The lights you describe are in a totally different class then the ZL. Zebralight makes Chinese built low/mid range lights with lower quality materials and frequent quality control issues. They do not have the greatest warranty service either. Both the others are high end US made brands with very little QC issues and excellent warranty service if you do happen to have any issues(especially the HDS, it would be hard to find a better quality light from a better company).


----------



## Fireclaw18 (Mar 5, 2015)

*Re: Zebralight SC32 &amp; SC32w are on their way...*



Tachead said:


> The lights you describe are in a totally different class then the ZL. Zebralight makes Chinese built low/mid range lights with lower quality materials and frequent quality control issues. They do not have the greatest warranty service either. Both the others are high end US made brands with very little QC issues and excellent warranty service if you do happen to have any issues(especially the HDS, it would be hard to find a better quality light from a better company).

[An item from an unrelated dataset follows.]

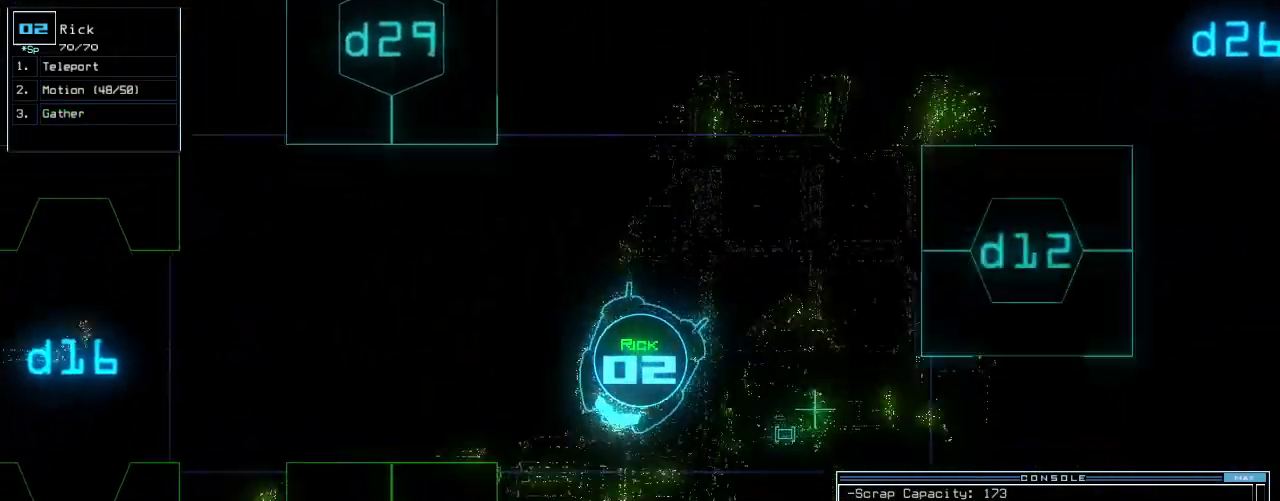
Gameplay with keyboard; each line is a JSON object with the keys held at the frame after it. "events" lists presses ("down") and releases ("up") of ".", "0", "1", "2", "3", "4", "5", "6", "7", "8", "9", "a", "b", "backspace", "c", "caps_lock", "comma", "ctrl_l", "ctrl_r", "d", "down", "e", "equals", "escape", "f", "f8", "g", "h", "i", "j", "k", "l", "left", "m", "minus", "n", "o", "p", "q", "quote", "r", "return", "right", "s", "semicolon", "shift_l", "shift_r", "space", "t", "tab", "tilde", "u", "up", "v", "w", "x", "y" and "z" between this image and that frame as [ms after this image, input, new state], when the widget could be followed in between. No other keys are recorded. Mouse input is not recorded.
{"keys": ["return", "up"], "events": [[100, "1", "up"], [280, "right", "up"], [460, "return", "down"]]}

I agree that Surefire and HDS are in a totally different class. They're very high-end lights, built for the professional user with reliability the number one priority. The downside is because reliability was the top priority these lights maybe heavier and have lower output compared to more cutting edge brands.

However, I don't agree that Zebralight is "low/mid range". To me "low" end lights mean budget lights. A typical example of a light in this category is the Sipik 68 and its clones: Costs as little as $3. Will have a dated emitter, very simple driver, no thermal grease under the star, cheap type II anodize, etc. It will probably work... but if it doesn't it's so cheap just throw it out and get a new one. You could literally buy a hundred of them for the price of one HDS!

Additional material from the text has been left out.